Nursing home rapist, victim reach settlement
DULUTH — The Duluth man who raped an 89-year-old resident of the Edgewood Vista independent living facility in Hermantown, where he worked as a certified nursing assistant, has agreed to a settlement with the victim.
Court records show that 30-year-old Andrew Scott Merzwski agreed last month to a $10 million judgment in a civil lawsuit filed by the victim and her family. But, thanks to a unique agreement with the plaintiffs, he will not be responsible for paying the substantial sum, unless he violates one of several agreed-upon terms of the settlement.
Merzwski signed a confession of judgment and stipulation March 21, agreeing to the facts alleged by the plaintiffs and authorizing the judgment.
The judgment was formally ordered Monday by 6th Judicial District Judge David Johnson.
The agreement requires Merzwski to pay the victim previously court-ordered restitution of $1,063.80, and make a matching donation to the Program for Aid to Victims of Sexual Assault. He also cannot be convicted of criminal sexual conduct again, or be convicted or found liable in any claims of abuse or neglect of a vulnerable adult.
Should Merzwski fully comply with the conditions, the victim and her family will not renew the judgment when it expires in 10 years. She also agreed to drop the lawsuit with prejudice, meaning it cannot be refiled in the future.
Mark Kosieradzki, the attorney representing the woman, said that type of agreement is almost unheard of in the legal world, but he has used similar agreements in other cases.
“I’ve never heard of anyone other than our firm doing it,” Kosieradzki told the News Tribune Monday evening. “The whole idea is that he’s going to be freed from prison, and the victim and her family felt strongly that they wanted to make a statement and make sure that he doesn’t do this ever again. That was the only purpose of this lawsuit.”
Money was never an objective of the case, but the large monetary figure was chosen because it will loom large over Merzwski’s head for years to come, Kosieradzki said.
“If he assaults another woman, then we can start collecting immediately,” he said. “In addition to spending time in prison, it’s an incentive for him to take a good hard look at what he’s done and how he looks at women, so he doesn’t do it again.”
Duluth attorney Timothy Tripp represented Merzwski in settlement negotiations. He said his client was satisfied with the agreement.

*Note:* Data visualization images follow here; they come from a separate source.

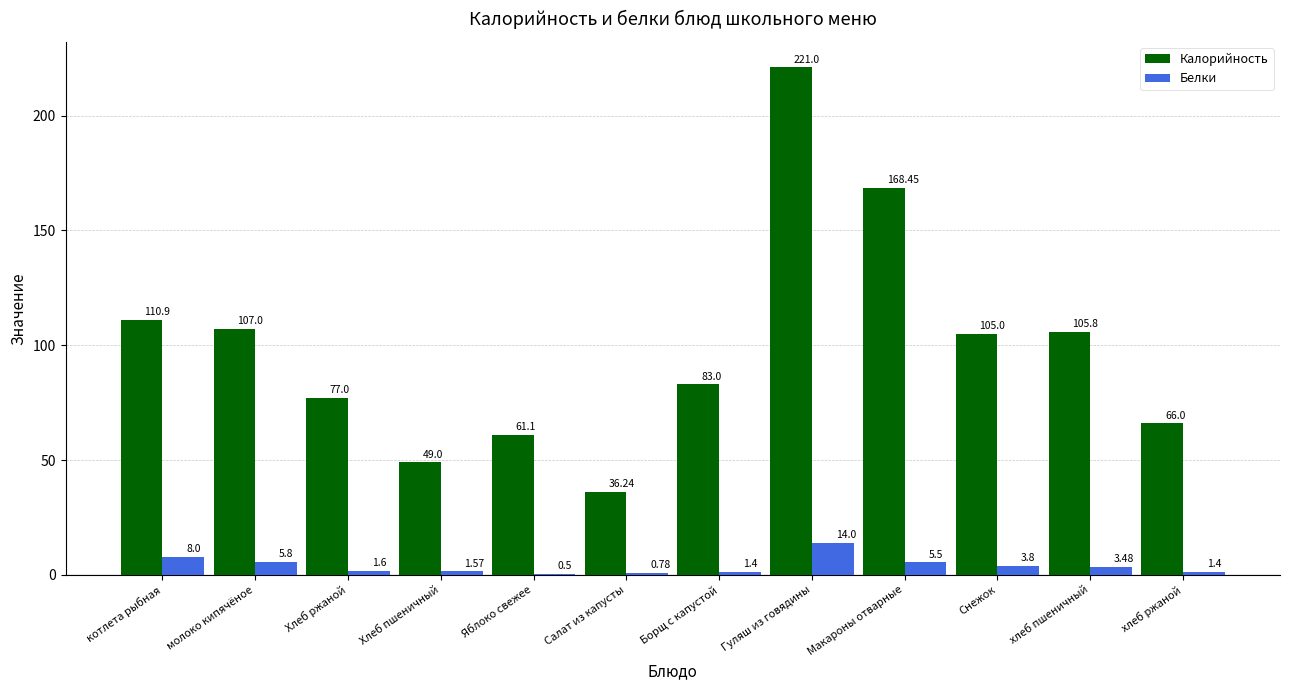

What is the total value across all series at Борщ с капустой?

84.4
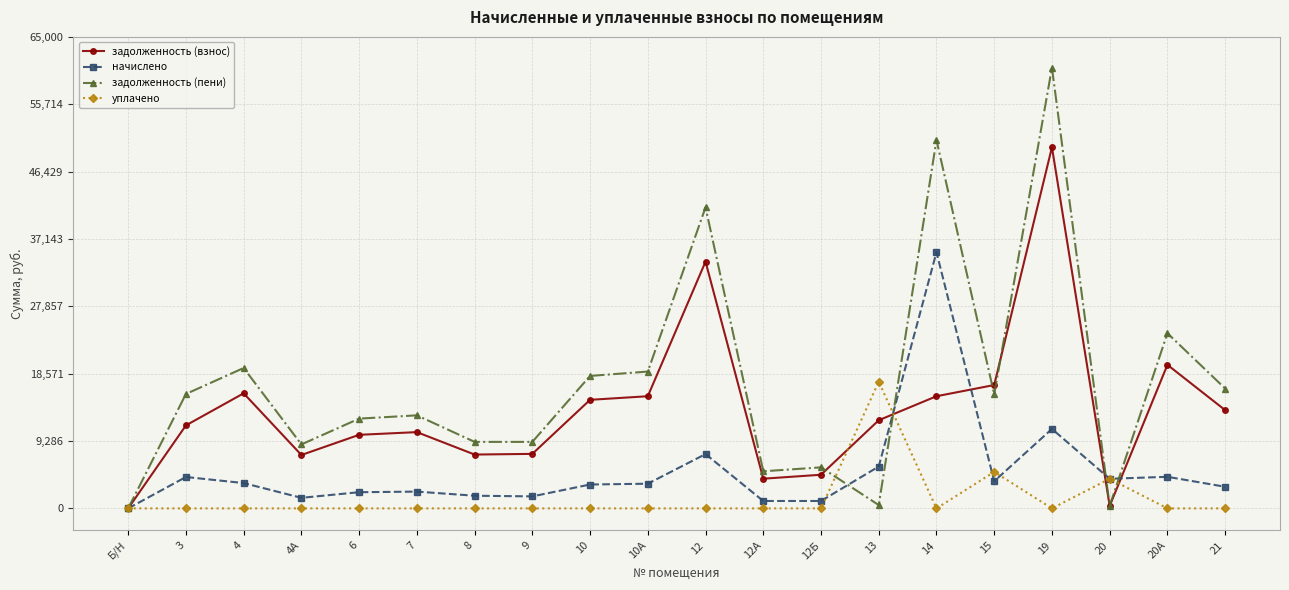

List the series in order of their peak value, highest first.

задолженность (пени), задолженность (взнос), начислено, уплачено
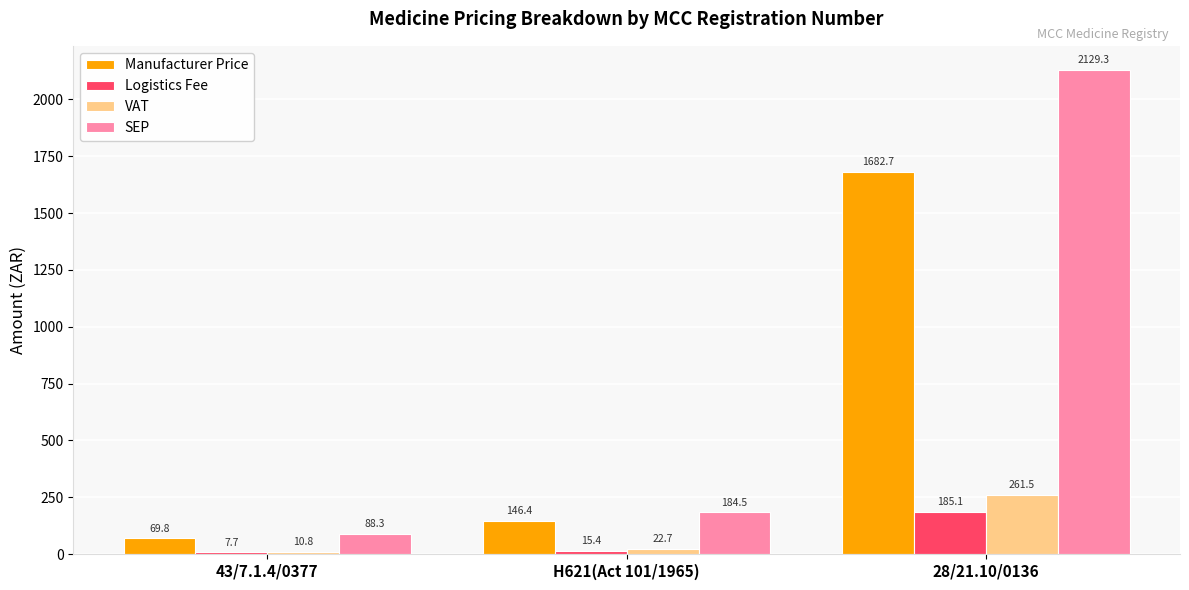

How many series are shown in this chart?

4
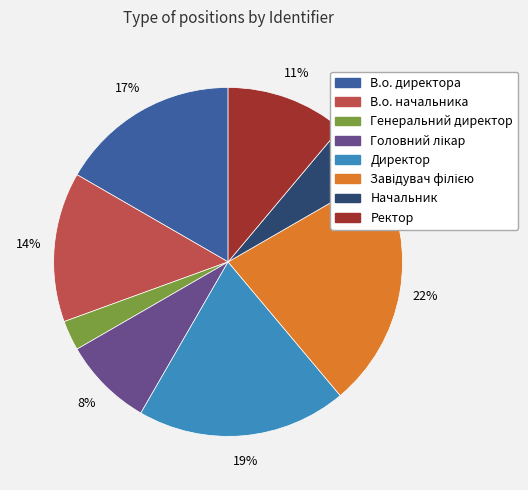

What percentage is the Генеральний директор slice, to the nearest percent?

3%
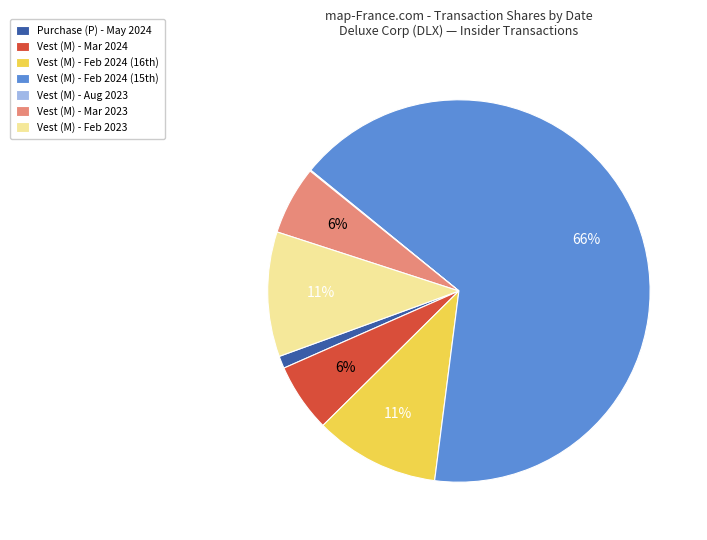

To the nearest percent, what portion does Purchase (P) - May 2024 represent?

1%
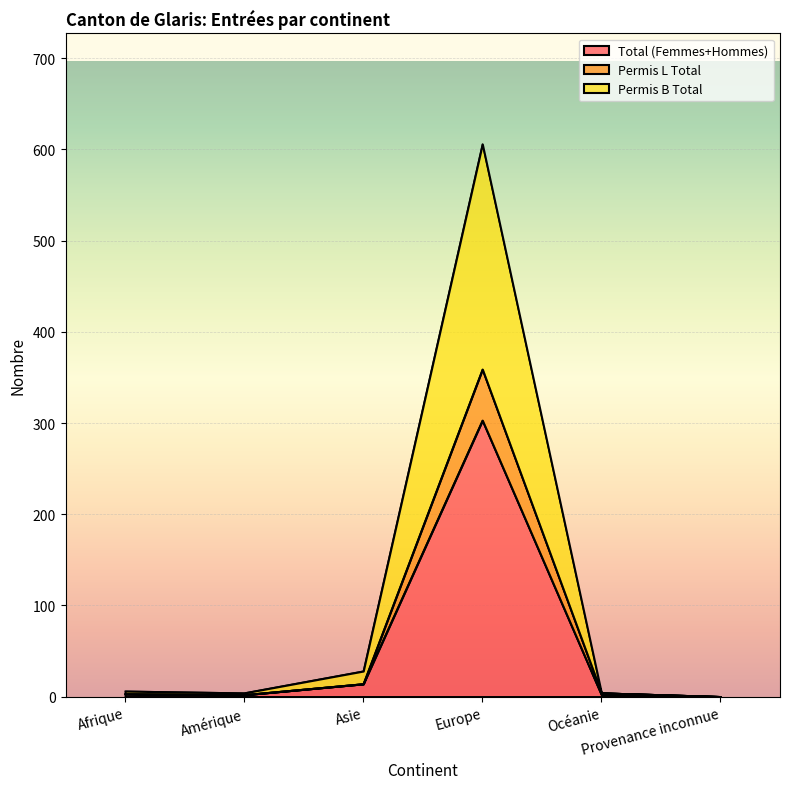

What is the label of the 2nd point from the right?

Océanie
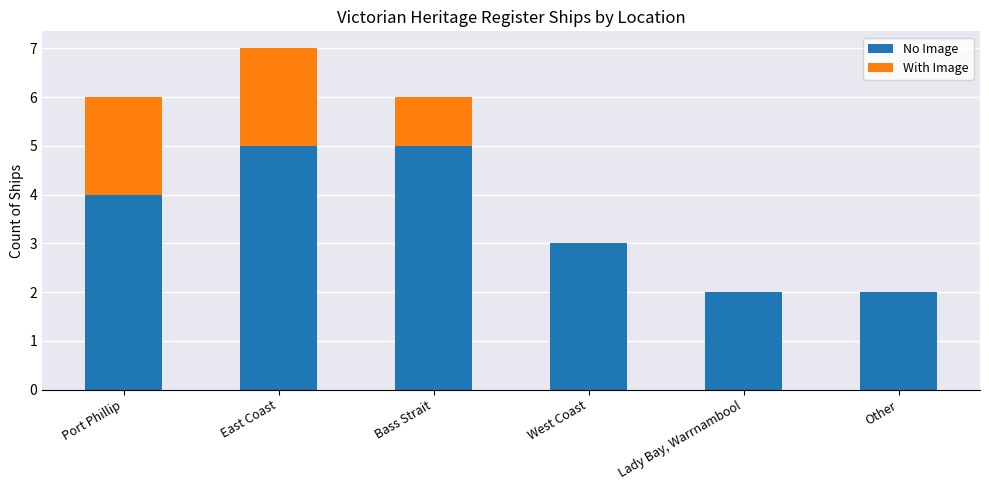

The value of No Image at Bass Strait is 5. True or false?

True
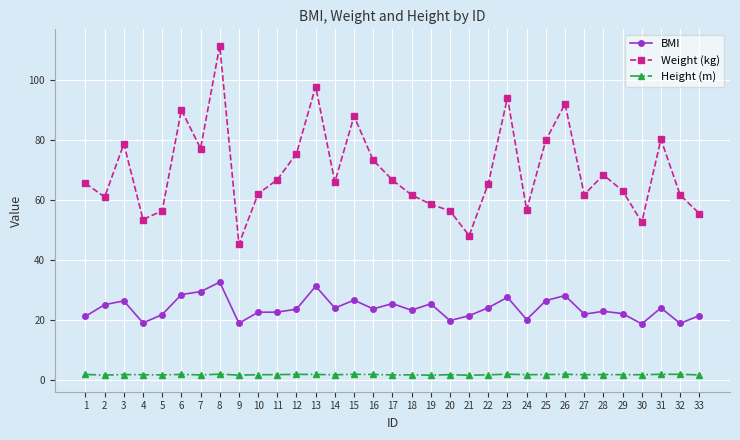

At which category does BMI reach its first local valley?

4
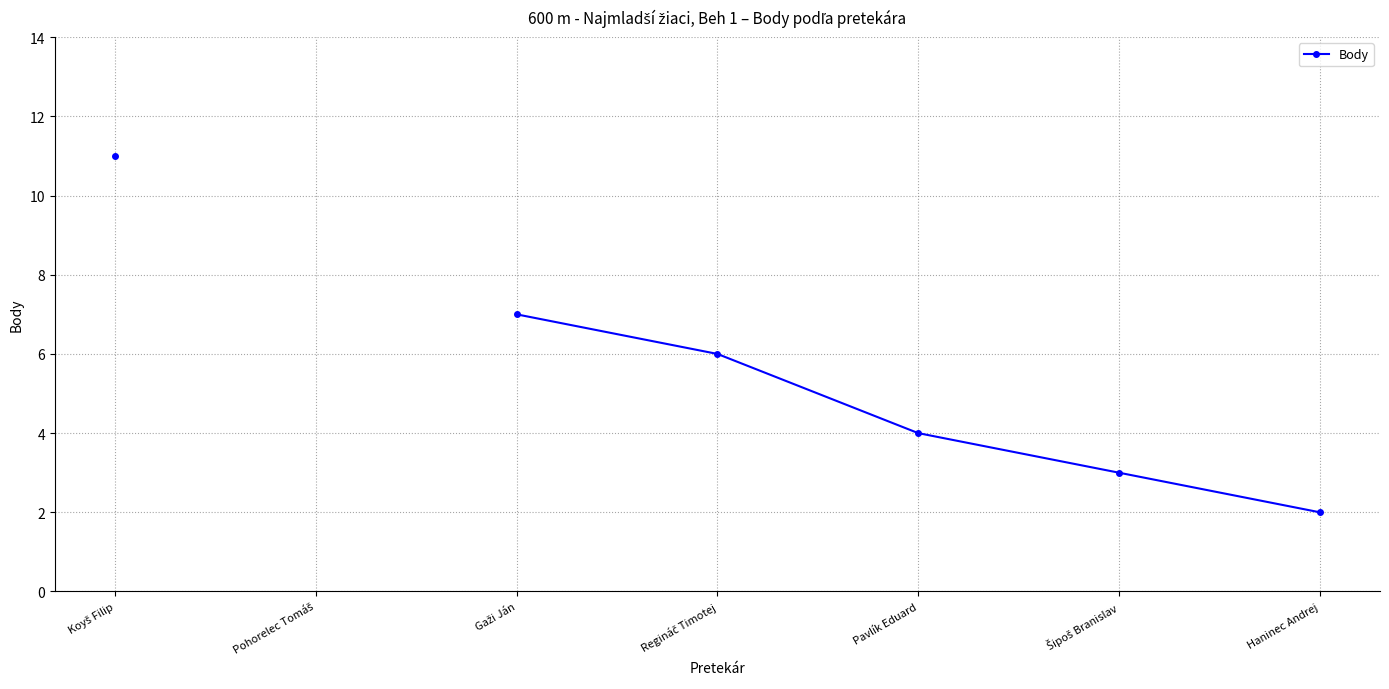

How many categories are shown in the chart?

7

“We negotiated and I think it’s a fair settlement for both sides,” Tripp said, declining to comment further.
Merzwski confessed in court during his criminal proceedings to drugging and raping the elderly resident on Jan. 18, 2013. He testified that he brought the woman her medications that night, and she invited him in to watch a movie. He acknowledged that he initiated sexual intercourse against her wishes.
Merzwski pleaded guilty to the crime last November and was sentenced in January to serve a 53-month prison sentence and pay restitution to the woman.
The victim and her family filed the civil lawsuit in April 2013, seeking damages in excess of $50,000. Among other allegations, the suit claimed that Edgewood Vista administrators initially did not believe the woman when she reported that she was raped, placed her in the psychiatric ward of a local hospital for nearly three days and later tried to place the blame on the victim.
The woman settled out-of-court with Edgewood Vista and two its top local administrators in February. The terms of the settlement were not disclosed.
The response by Edgewood, which is based in Grand Forks, N.D., and has facilities in seven states, has upset at least some residents of the independent living facility. Residents expressed anger to the News Tribune last month about the company’s handling of the incident, saying they were never notified and only read about it in the newspaper.
Edgewood CEO Phil Gisi responded by saying that the company handled the incident properly and remained silent only to protect the victim’s privacy.
A state investigation later found that Edgewood failed to report the incident in a timely manner, but determined that Merzwski, not the facility, was responsible for the rape.
After the incident, the Minnesota Department of Human Services also disqualified Merzwski’s CNA certification. Merzwski will also need to register as a predatory offender for 10 years after he is released from prison.
Kosieradzki said his client and her family are relieved to have the legal proceedings completed and to have sent a message to the community about sexual assault.
“What’s a relief to them is that they’ve made a statement,” he said. “I’m really proud of the victim and her family for standing up for their rights. Things like this make a difference for other people out there.”